(SELECTED EXTRACT begins)

The first three steps outline the travel of tetanus toxin from the peripheral nervous system to where it is taken up to the CNS and has its final effect. The last three steps document the changes necessary for the final mechanism of the neurotoxin.

Transport to the CNS inhibitory interneurons begins with the B-chain mediating the neurospecific binding of TeNT to the nerve terminal membrane. It binds to GT1b polysialogangliosides, similarly to the C. botulinum neurotoxin. It also binds to another poorly characterized GPI-anchored protein receptor more specific to TeNT. Both the ganglioside and the GPI-anchored protein are located in lipid microdomains and both are requisite for specific TeNT binding. Once it is bound, the neurotoxin is then endocytosed into the nerve and begins to travel through the axon to the spinal neurons. The next step, transcytosis from the axon into the CNS inhibitory interneuron, is one of the least understood parts of TeNT action. At least two pathways are involved, one that relies on the recycling of synaptic vesicle 2 (SV2) system and one that does not.

Once the vesicle is in the inhibitory interneuron, its translocation is mediated by pH and temperature, specifically a low or acidic pH in the vesicle and standard physiological temperatures. Once the toxin has been translocated into the cytosol, chemical reduction of the disulfide bond to separate thiols occurs, mainly by the enzyme NADPH-thioredoxin reductase-thioredoxin. The light chain is then free to cleave the Gln76-Phe77 bond of synaptobrevin. Cleavage of synaptobrevin affects the stability of the SNARE core by restricting it from entering the low-energy conformation, which is the target for NSF binding. Synaptobrevin is an integral V-SNARE necessary for vesicle fusion to membranes. The final target of TeNT is the cleavage of synaptobrevin and, even in low doses, has the effect of interfering with exocytosis of neurotransmitters from inhibitory interneurons. The blockage of the neurotransmitters γ-aminobutyric acid (GABA) and glycine is the direct cause of the physiological effects that TeNT induces. GABA inhibits motor neurons, so by blocking GABA, tetanus toxin causes violent spastic paralysis. The action of the A-chain also stops the affected neurons from releasing excitatory transmitters, by degrading the protein synaptobrevin 2. The combined consequence is dangerous overactivity in the muscles from the smallest sensory stimuli, as the damping of motor reflexes is inhibited, leading to generalized contractions of the agonist and antagonist musculature, termed a "tetanic spasm".

(SELECTED EXTRACT ends)

EXERCISE REQUIREMENTS:
• 1. In the passage on tetanus toxin, swap "axon" for "nerve fiber" and write out the part between "Transport to the" and "that does not.", inclusive.
• 2. Extend the passage on tetanus toxin action with a next part that follows on from its final sentence.
The items come from a separate source.

(INPUT DATA begins)

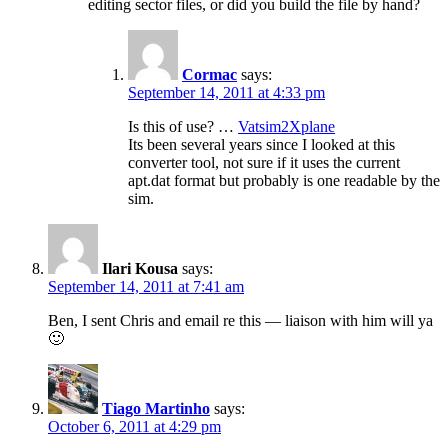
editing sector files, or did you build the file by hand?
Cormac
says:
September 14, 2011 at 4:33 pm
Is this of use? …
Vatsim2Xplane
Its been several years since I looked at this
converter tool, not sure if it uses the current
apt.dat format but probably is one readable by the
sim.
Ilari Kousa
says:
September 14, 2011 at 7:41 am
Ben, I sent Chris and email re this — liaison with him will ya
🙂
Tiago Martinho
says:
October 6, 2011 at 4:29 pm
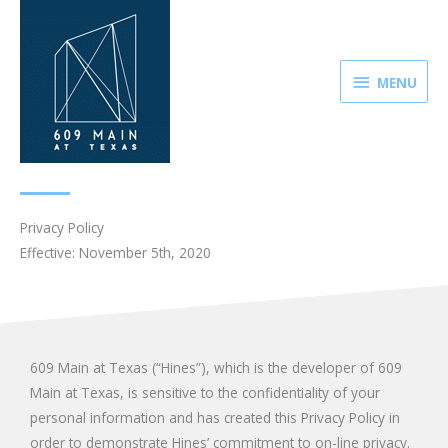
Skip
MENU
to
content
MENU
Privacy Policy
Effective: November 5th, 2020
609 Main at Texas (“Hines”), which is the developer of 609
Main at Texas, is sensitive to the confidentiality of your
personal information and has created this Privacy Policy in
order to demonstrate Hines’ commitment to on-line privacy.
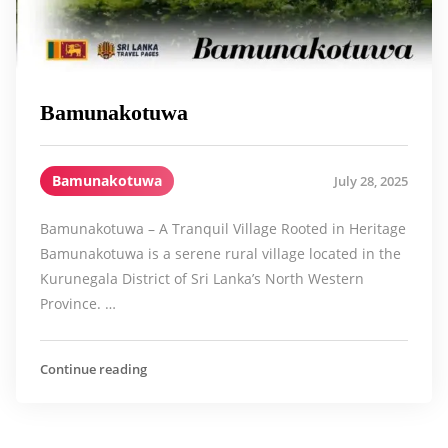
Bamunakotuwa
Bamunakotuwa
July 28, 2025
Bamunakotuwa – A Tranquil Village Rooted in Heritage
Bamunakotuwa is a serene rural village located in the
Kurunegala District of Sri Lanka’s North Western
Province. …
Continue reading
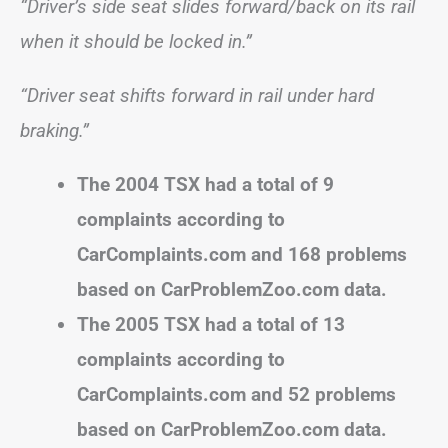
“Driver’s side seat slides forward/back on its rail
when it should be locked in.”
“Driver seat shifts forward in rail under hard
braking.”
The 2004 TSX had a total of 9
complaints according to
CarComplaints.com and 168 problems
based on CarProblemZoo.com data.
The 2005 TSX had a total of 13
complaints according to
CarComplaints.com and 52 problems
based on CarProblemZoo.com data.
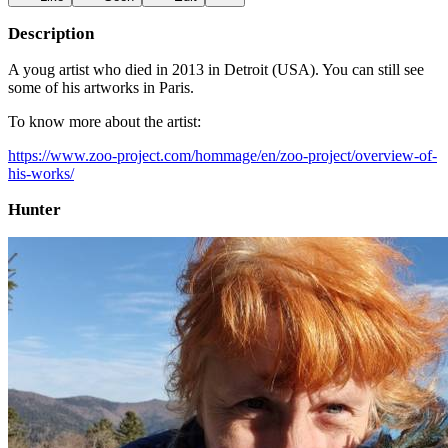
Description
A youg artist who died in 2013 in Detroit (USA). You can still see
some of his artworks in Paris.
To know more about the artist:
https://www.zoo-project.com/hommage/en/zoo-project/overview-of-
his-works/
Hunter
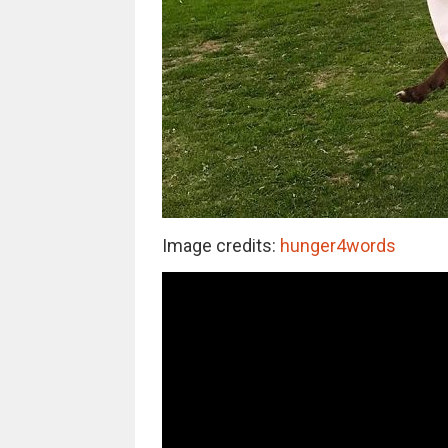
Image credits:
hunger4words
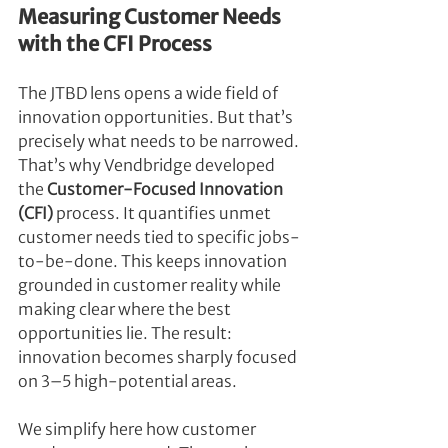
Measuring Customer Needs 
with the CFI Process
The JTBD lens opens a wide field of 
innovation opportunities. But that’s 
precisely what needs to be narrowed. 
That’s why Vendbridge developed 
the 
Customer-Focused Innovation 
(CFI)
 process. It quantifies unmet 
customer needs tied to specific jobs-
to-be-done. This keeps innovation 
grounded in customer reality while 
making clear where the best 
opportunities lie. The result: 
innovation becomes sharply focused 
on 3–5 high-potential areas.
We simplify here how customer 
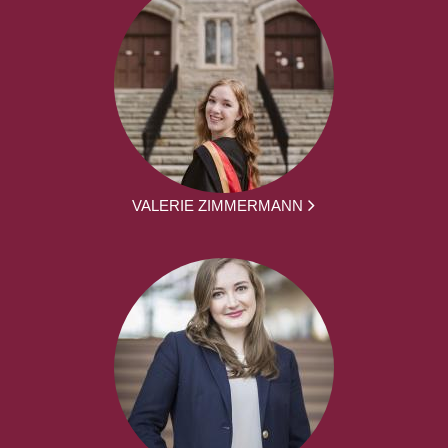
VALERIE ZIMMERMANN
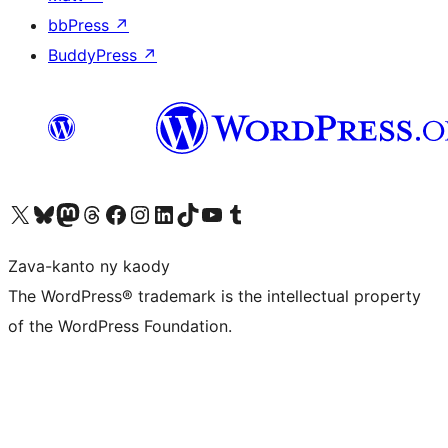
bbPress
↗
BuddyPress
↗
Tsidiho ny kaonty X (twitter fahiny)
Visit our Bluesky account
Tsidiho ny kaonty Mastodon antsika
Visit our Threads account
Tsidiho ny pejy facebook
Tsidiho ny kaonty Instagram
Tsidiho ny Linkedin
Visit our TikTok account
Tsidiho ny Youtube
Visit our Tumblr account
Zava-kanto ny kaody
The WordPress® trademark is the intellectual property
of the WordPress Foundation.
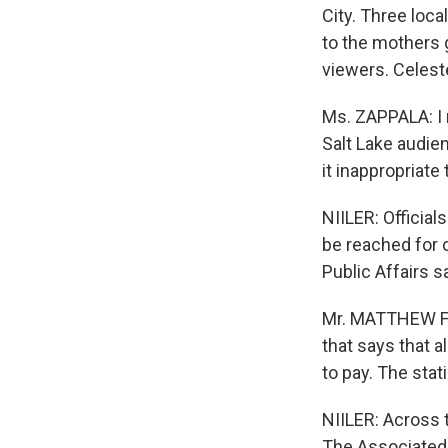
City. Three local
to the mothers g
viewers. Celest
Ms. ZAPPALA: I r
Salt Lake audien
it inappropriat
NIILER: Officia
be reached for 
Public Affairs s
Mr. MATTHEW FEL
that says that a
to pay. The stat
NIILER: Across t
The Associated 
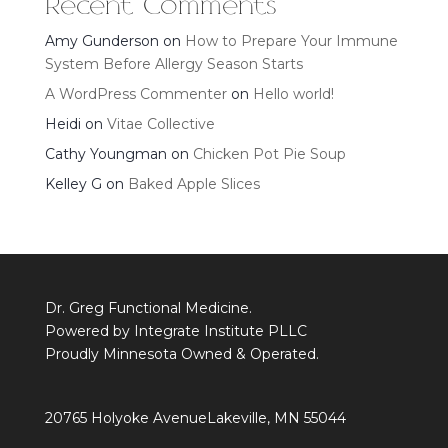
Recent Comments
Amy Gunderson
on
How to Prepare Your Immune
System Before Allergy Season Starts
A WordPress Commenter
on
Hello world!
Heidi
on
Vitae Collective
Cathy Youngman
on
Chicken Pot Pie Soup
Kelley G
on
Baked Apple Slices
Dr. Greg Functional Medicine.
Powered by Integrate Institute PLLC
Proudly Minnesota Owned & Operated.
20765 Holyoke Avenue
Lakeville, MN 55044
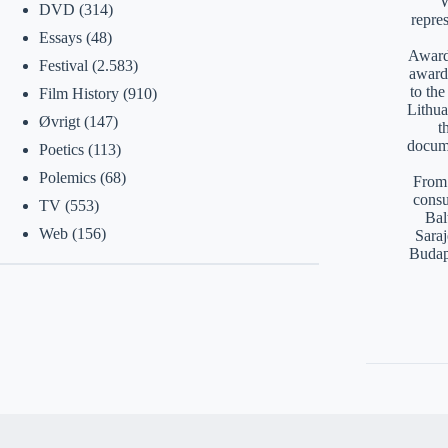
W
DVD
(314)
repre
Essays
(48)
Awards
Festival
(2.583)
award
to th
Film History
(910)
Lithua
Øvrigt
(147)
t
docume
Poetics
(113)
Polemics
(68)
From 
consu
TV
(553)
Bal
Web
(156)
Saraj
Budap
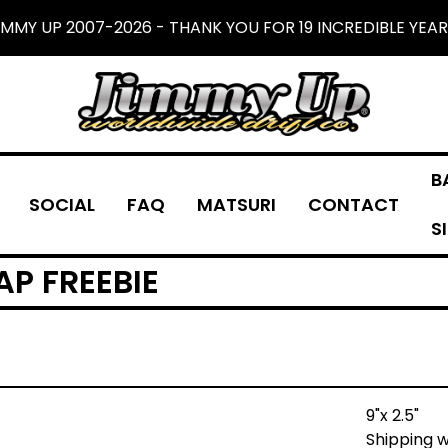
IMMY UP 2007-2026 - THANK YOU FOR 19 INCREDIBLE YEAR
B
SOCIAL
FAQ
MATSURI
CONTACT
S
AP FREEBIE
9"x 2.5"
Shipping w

(INPUT DATA ends)
(INPUT DATA begins)

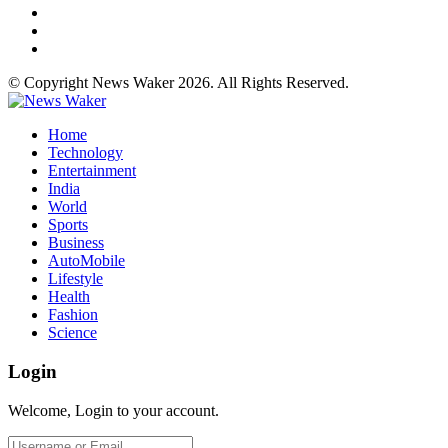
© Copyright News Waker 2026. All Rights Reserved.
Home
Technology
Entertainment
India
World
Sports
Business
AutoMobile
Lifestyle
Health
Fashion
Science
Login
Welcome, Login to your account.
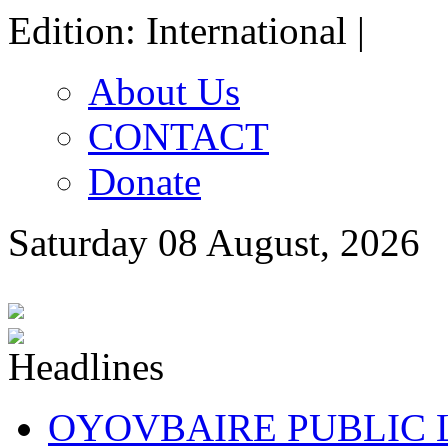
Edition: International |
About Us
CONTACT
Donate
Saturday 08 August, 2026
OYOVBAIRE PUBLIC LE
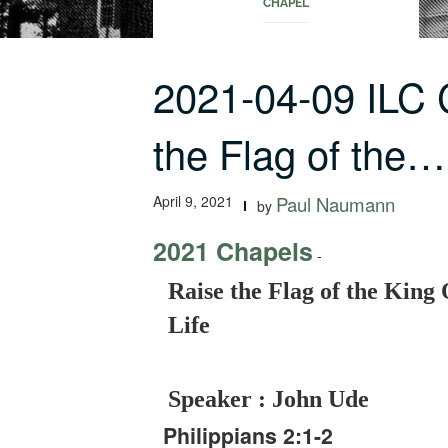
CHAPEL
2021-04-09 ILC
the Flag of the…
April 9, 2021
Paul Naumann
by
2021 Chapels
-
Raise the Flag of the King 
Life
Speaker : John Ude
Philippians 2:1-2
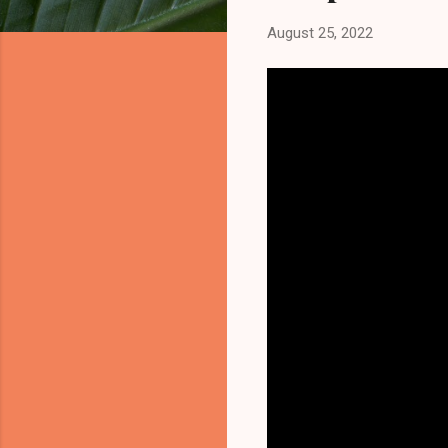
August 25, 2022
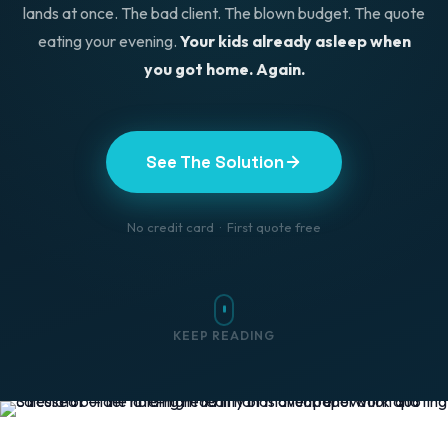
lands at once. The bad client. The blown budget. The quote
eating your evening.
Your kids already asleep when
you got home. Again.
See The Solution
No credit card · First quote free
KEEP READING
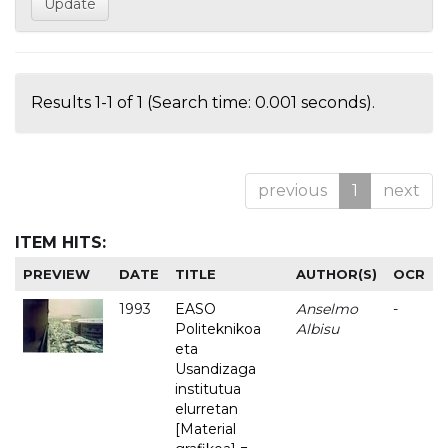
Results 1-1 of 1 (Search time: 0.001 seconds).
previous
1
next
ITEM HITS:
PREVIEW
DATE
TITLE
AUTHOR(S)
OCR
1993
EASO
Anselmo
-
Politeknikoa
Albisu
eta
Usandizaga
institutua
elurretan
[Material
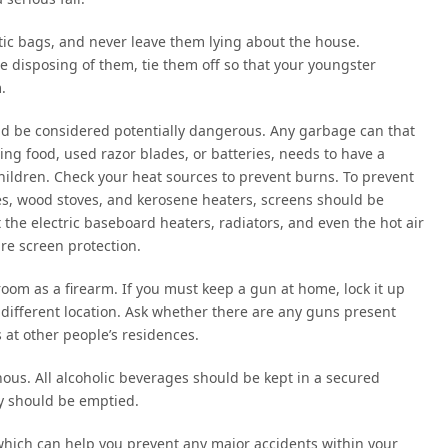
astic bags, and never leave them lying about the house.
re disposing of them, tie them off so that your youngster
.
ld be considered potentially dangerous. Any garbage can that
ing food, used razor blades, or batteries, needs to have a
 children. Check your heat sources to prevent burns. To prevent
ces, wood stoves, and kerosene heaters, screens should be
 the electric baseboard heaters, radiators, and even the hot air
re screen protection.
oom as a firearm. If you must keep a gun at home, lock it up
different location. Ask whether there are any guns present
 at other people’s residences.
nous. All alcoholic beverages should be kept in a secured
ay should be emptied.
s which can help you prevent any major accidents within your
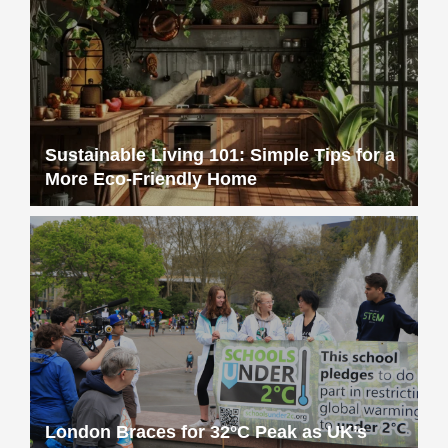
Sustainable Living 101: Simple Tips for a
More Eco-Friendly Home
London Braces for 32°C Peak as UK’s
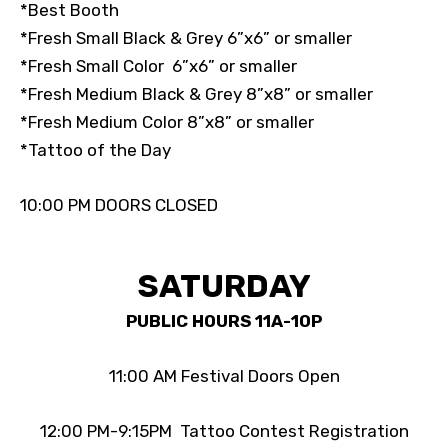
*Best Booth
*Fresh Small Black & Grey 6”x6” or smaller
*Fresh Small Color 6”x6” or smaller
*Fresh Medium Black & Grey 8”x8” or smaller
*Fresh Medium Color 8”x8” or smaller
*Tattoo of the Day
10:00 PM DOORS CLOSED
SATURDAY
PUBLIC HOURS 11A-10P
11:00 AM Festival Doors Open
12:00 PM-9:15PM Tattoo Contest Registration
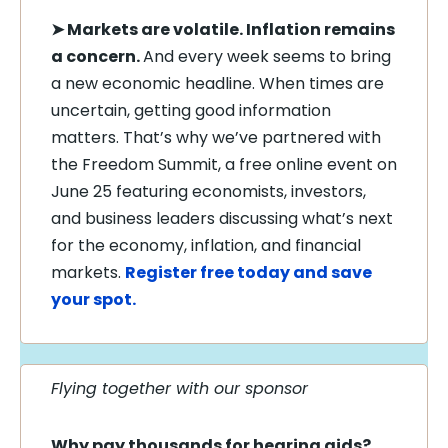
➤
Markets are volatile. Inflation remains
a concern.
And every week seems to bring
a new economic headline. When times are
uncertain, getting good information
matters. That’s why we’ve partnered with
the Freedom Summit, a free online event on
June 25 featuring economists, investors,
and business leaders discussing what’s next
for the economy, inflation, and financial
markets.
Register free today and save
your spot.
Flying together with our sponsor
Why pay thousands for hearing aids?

(INPUT DATA ends)

ANSWER SECTION:
• 1.
Transport to the CNS inhibitory interneurons begins with the B-chain mediating the neurospecific binding of TeNT to the nerve terminal membrane. It binds to GT1b polysialogangliosides, similarly to the C. botulinum neurotoxin. It also binds to another poorly characterized GPI-anchored protein receptor more specific to TeNT. Both the ganglioside and the GPI-anchored protein are located in lipid microdomains and both are requisite for specific TeNT binding. Once it is bound, the neurotoxin is then endocytosed into the nerve and begins to travel through the nerve fiber to the spinal neurons. The next step, transcytosis from the nerve fiber into the CNS inhibitory interneuron, is one of the least understood parts of TeNT action. At least two pathways are involved, one that relies on the recycling of synaptic vesicle 2 (SV2) system and one that does not.

• 2.
==Clinical significance==
The clinical manifestations of tetanus are caused when tetanus toxin blocks inhibitory impulses, by interfering with the release of neurotransmitters, including glycine and gamma-aminobutyric acid. These inhibitory neurotransmitters inhibit the alpha motor neurons. With diminished inhibition, the resting firing rate of the alpha motor neuron increases, producing rigidity, unopposed muscle contraction and spasm. Characteristic features are risus sardonicus (a rigid smile), trismus (commonly known as "lock-jaw"), and opisthotonus (rigid, arched back). Seizures may occur, and the autonomic nervous system may also be affected. Tetanospasmin appears to prevent the release of neurotransmitters by selectively cleaving a component of synaptic vesicles called synaptobrevin II. Loss of inhibition also affects preganglionic sympathetic neurons in the lateral gray matter of the spinal cord and produces sympathetic hyperactivity and high circulating catecholamine levels. Hypertension and tachycardia alternating with hypotension and bradycardia may develop.

Tetanic spasms can occur in a distinctive form called opisthotonos and be sufficiently severe to fracture long bones. The shorter nerves are the first to be inhibited, which leads to the characteristic early symptoms in the face and jaw, risus sardonicus and lockjaw.

==Immunity and vaccination==
Due to its extreme potency, even a lethal dose of tetanospasmin may be insufficient to provoke an immune response. Naturally acquired tetanus infections thus do not usually provide immunity to subsequent infections. Immunization (which is impermanent and must be repeated periodically) instead uses the less deadly toxoid derived from the toxin, as in the tetanus vaccine and some combination vaccines (such as DTP).